The innovations within our securities finance and collateral solution suite leverage a new simplified domain model with lean and ‘simple-to-deploy’ components. Their main value-add resides in smarter inventories that result in greater leverage of the universe of tradable assets, higher trade automation and more informed trading decisions thanks to machine learning algorithms.

What does this mean for FIS securities finance and collateral clients going forward?

The decision to align our innovation strategies and resources is already benefiting our clients. For example, we are working with one of the largest European asset management groups to implement a platform for consolidating and optimising the global inventory of the funds’ assets. Our platform drives an internal lending programme between the funds as part of a holistic inventory optimisation programme servicing derivatives collateral requirements, funding and securities finance. This will give our client significant cost savings and increased revenue opportunities as the funds balance securities-based margin requirements with growing liquidity demands.

In the US, we are partnering with one of the largest pension fund managers to provide a single platform for securities lending, repo and over-the-counter (OTC) and listed derivatives collateral management as well as providing the calculations and market data for the cleared and bilateral initial margin requirements. The availability of a comprehensive solution from a single partner was key to our client and an example of how the breadth and depth of FIS’ capabilities create added value.
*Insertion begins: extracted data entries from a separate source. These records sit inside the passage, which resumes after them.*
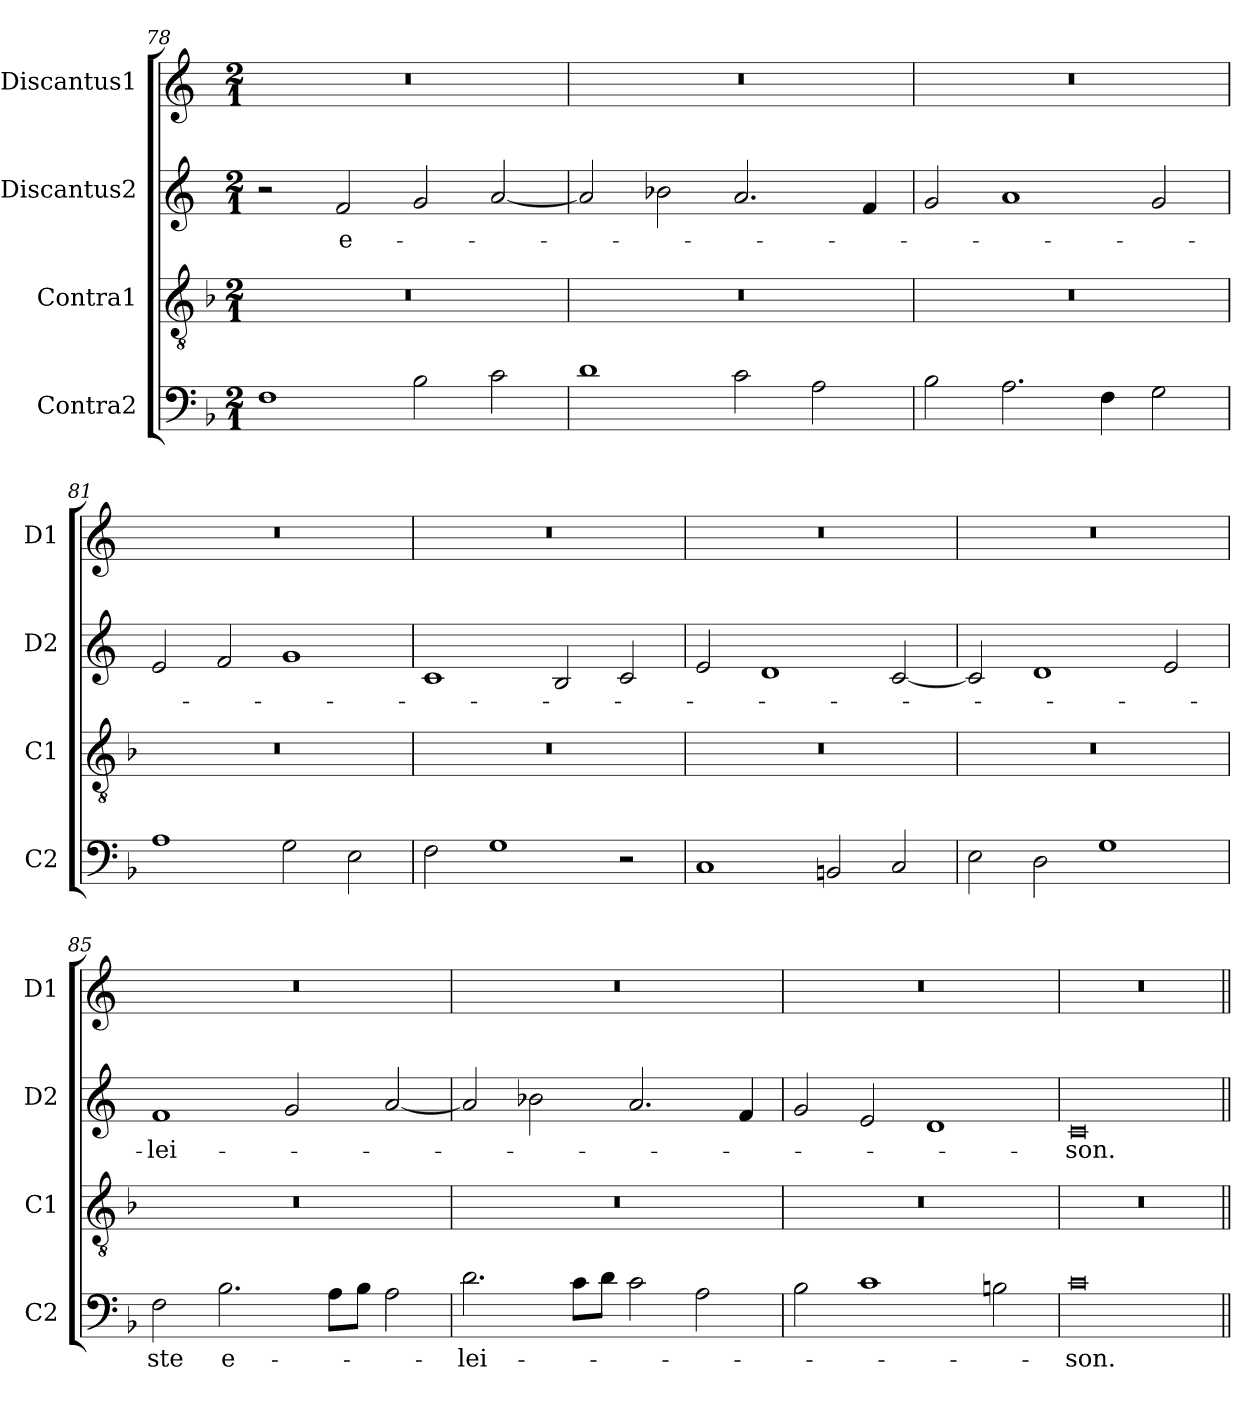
**kern	**text	**kern	**kern	**text	**kern
*part4	*part4	*part3	*part2	*part2	*part1
*staff4	*staff4	*staff3	*staff2	*staff2	*staff1
*I"Contra2	*	*I"Contra1	*I"Discantus2	*	*I"Discantus1
*I'C2	*	*I'C1	*I'D2	*	*I'D1
*clefF4	*	*clefGv2	*clefG2	*	*clefG2
*k[b-]	*	*k[b-]	*k[]	*	*k[]
*M2/1	*	*M2/1	*M2/1	*	*M2/1
=78	=78	=78	=78	=78	=78
1F	.	0r	2r	.	0r
.	.	.	2f/	e-	.
2B-\	.	.	2g/	.	.
2c\	.	.	[2a/	.	.
=79	=79	=79	=79	=79	=79
1d	.	0r	2a/]	.	0r
.	.	.	2b-X\	.	.
2c\	.	.	2.a/	.	.
2A\	.	.	.	.	.
.	.	.	4f/	.	.
=80	=80	=80	=80	=80	=80
2B-\	.	0r	2g/	.	0r
2.A\	.	.	1a	.	.
4F\	.	.	.	.	.
2G\	.	.	2g/	.	.
=81	=81	=81	=81	=81	=81
1A	.	0r	2e/	.	0r
.	.	.	2f/	.	.
2G\	.	.	1g	.	.
2E\	.	.	.	.	.
=82	=82	=82	=82	=82	=82
2F\	.	0r	1c	.	0r
1G	.	.	.	.	.
.	.	.	2B/	.	.
2r	.	.	2c/	.	.
=83	=83	=83	=83	=83	=83
1C	.	0r	2e/	.	0r
.	.	.	1d	.	.
2BBn/	.	.	.	.	.
2C/	.	.	[2c/	.	.
=84	=84	=84	=84	=84	=84
2E\	.	0r	2c/]	.	0r
2D\	.	.	1d	.	.
1G	.	.	.	.	.
.	.	.	2e/	.	.
=85	=85	=85	=85	=85	=85
2F\	-ste	0r	1f	-lei-	0r
2.B-\	e-	.	.	.	.
.	.	.	2g/	.	.
8A\L	.	.	.	.	.
8B-\J	.	.	.	.	.
2A\	.	.	[2a/	.	.
=86	=86	=86	=86	=86	=86
2.d\	-lei-	0r	2a/]	.	0r
.	.	.	2b-X\	.	.
8c\L	.	.	.	.	.
8d\J	.	.	.	.	.
2c\	.	.	2.a/	.	.
2A\	.	.	.	.	.
.	.	.	4f/	.	.
=87	=87	=87	=87	=87	=87
2B-\	.	0r	2g/	.	0r
1c	.	.	2e/	.	.
.	.	.	1d	.	.
2Bn\	.	.	.	.	.
=88	=88	=88	=88	=88	=88
0c	-son.	0r	0c	-son.	0r
=||	=||	=||	=||	=||	=||
*-	*-	*-	*-	*-	*-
What types of market participants does your solution suite service?

Our securities finance suite combines the capabilities of our individual solutions within securities finance and collateral to cover every aspect of the securities finance industry: all transaction types and asset classes along every step of the transaction chain. The suite is designed to support the full spectrum of institutions that are active in the securities finance and collateral market: sell-side and buy-side, borrowers and lenders.

However, not every organisation needs the entire suite, so we have created powerful combinations of tools and services to satisfy enterprise-wide demands. For example, servicing the critical need to combine the collateral requirements of your OTC derivatives business with your securities finance programs. During a recent FIS webinar poll, 87 percent of organisations already have or are planning to connect these segments, making better use of their assets to meet their liabilities.

How important is market data in the effectiveness of the FIS suite?

I have been in the securities finance industry for many years and many aspects of it are unrecognisable from when I started out. The importance of intraday market data and associated trade analytics is just one of those significant changes that have helped the market develop and become more profitable. The industry has also made significant advances in technological capabilities and the automation of manual processes, which were required to manage the expansion of our business, both in terms of volume and complexity.

The management of the vast quantities of data that’s now available has also demanded serious innovation to ensure that data is turned into actionable information. FIS has long been a leader in this space and is bringing new solutions to market this year with the latest version of Astec Analytics Lending Pit.

However, the real advantages are created when actionable information is brought into the center of the user’s workflow. This is where the integration of market data and AI leverage supports automated trading, marking and optimisation. Doing more with less has been a mandate for the securities finance industry for some time; automation supported by intraday data is a key part of responding to that pressure.